Exercise directions » Copy every line of the material below that contains the string "Klik". Case counts, so match capital and lowercase letters precisely.

Record extracts »

+++++

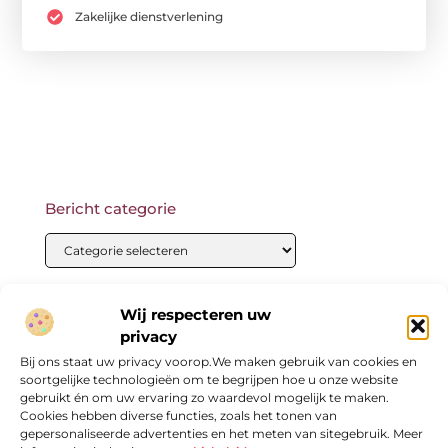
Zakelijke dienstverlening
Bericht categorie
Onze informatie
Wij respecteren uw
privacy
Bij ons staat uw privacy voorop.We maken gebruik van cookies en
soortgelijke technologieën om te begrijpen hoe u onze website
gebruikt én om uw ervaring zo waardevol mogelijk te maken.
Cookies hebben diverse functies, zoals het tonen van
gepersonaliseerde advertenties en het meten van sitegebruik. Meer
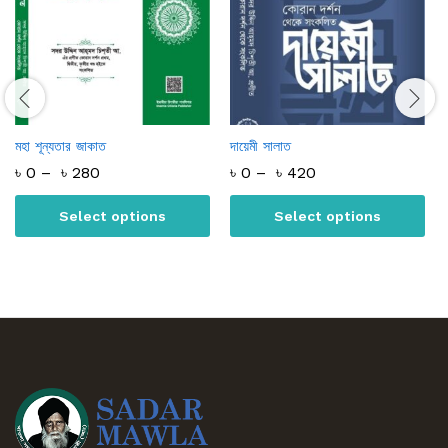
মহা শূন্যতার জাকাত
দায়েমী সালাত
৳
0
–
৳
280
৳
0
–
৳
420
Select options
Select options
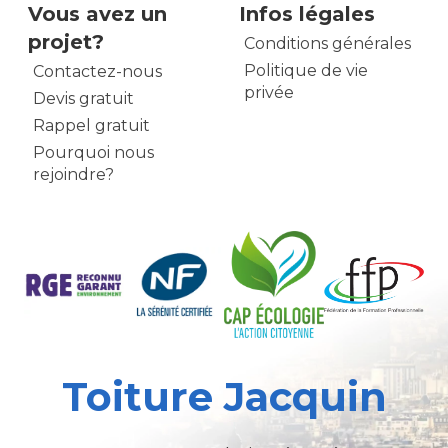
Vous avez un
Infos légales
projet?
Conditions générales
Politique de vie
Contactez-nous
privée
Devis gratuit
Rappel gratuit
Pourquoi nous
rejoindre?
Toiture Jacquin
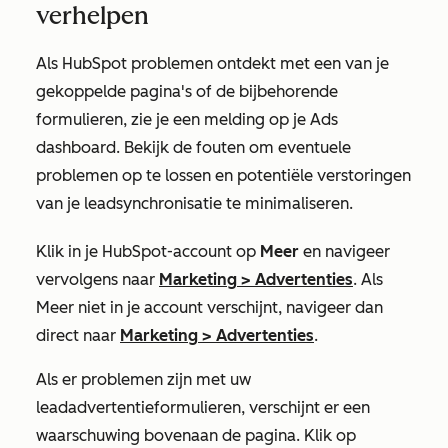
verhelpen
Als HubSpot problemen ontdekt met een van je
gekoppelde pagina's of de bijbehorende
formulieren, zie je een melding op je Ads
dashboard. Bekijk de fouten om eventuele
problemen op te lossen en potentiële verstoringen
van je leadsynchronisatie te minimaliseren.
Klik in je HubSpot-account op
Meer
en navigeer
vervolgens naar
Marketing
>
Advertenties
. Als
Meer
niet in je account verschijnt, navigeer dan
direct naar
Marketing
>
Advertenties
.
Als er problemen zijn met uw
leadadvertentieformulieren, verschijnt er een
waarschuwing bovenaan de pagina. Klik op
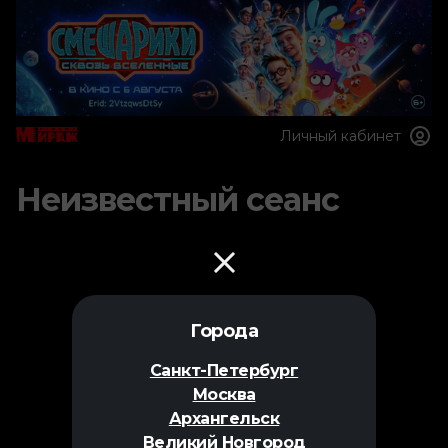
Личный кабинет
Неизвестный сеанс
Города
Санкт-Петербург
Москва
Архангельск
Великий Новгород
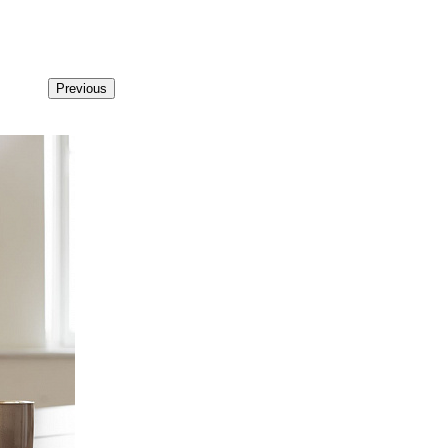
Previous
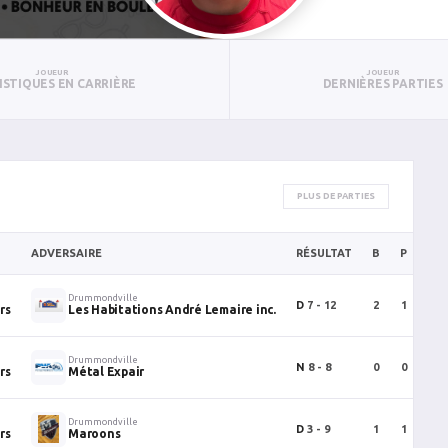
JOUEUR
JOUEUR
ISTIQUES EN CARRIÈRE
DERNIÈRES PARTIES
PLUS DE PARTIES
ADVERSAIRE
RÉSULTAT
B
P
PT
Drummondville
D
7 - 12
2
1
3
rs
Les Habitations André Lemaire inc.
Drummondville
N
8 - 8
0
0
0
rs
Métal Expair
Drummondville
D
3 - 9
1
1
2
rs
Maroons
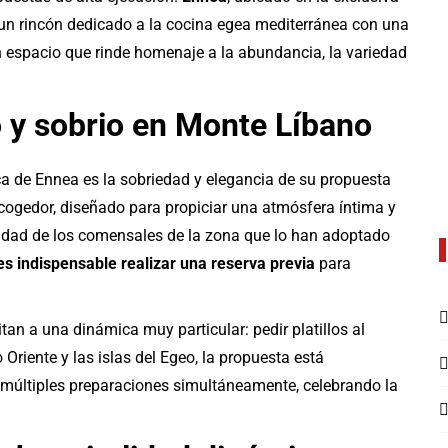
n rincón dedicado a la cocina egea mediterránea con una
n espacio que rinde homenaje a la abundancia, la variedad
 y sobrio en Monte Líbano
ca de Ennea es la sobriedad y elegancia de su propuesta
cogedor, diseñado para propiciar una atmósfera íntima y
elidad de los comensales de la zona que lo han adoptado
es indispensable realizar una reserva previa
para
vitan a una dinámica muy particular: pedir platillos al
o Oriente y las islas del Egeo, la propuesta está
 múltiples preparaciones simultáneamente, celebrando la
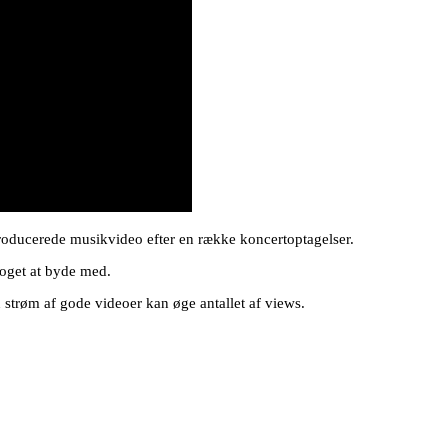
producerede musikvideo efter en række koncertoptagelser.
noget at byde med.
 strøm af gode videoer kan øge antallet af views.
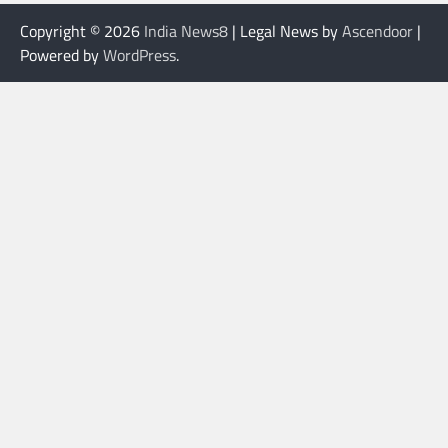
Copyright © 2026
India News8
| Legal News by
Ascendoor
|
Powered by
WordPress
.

+++++

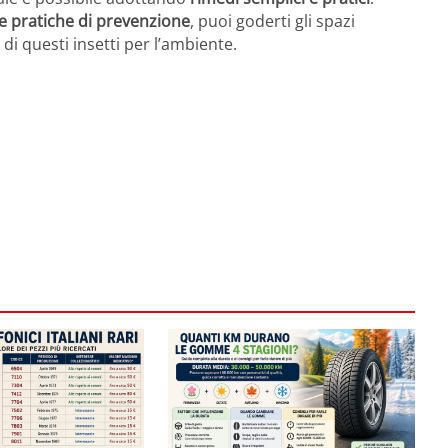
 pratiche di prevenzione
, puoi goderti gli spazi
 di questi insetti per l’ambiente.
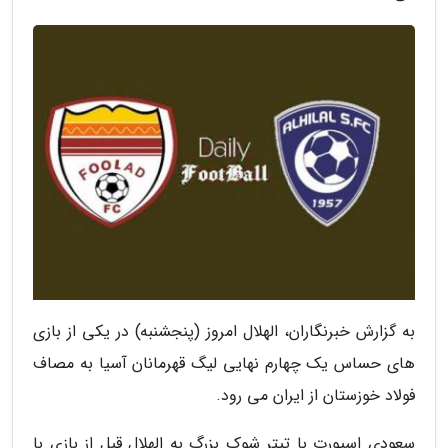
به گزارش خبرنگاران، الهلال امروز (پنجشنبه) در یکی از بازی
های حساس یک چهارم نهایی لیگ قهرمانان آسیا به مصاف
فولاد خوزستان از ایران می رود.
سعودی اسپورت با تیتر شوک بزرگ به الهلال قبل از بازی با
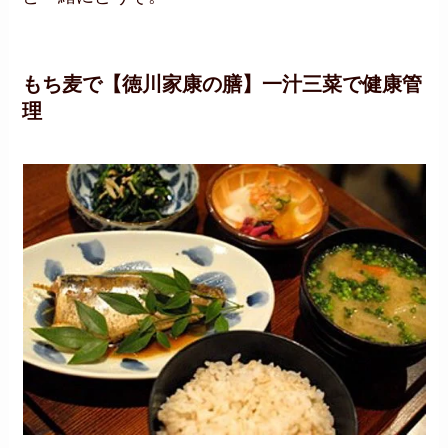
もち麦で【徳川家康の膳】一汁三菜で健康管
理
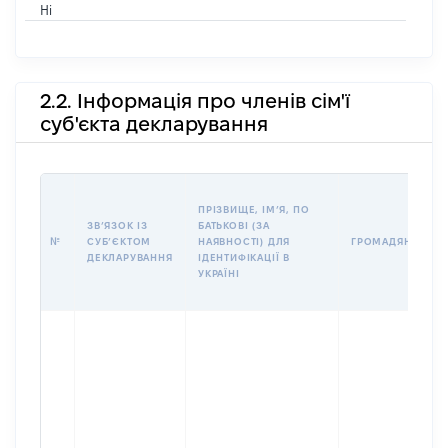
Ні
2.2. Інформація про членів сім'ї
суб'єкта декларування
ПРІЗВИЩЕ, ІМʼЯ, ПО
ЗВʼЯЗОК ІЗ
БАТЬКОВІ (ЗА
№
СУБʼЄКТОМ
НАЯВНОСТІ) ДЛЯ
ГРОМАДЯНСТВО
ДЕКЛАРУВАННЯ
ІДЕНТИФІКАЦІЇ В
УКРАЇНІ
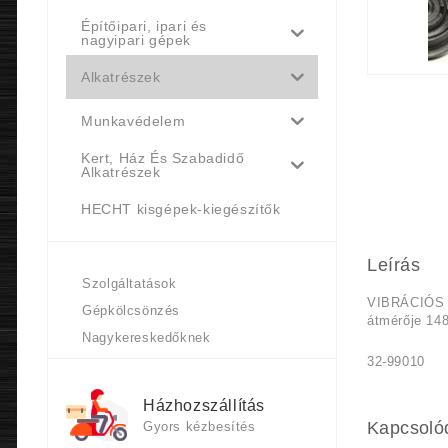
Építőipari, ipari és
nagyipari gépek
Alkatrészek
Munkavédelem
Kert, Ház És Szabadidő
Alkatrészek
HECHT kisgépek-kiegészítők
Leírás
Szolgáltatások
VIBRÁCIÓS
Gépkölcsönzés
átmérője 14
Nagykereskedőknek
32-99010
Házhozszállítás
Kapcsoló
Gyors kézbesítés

+++++

Exercise answer »
Klik in je HubSpot-account op
waarschuwing bovenaan de pagina. Klik op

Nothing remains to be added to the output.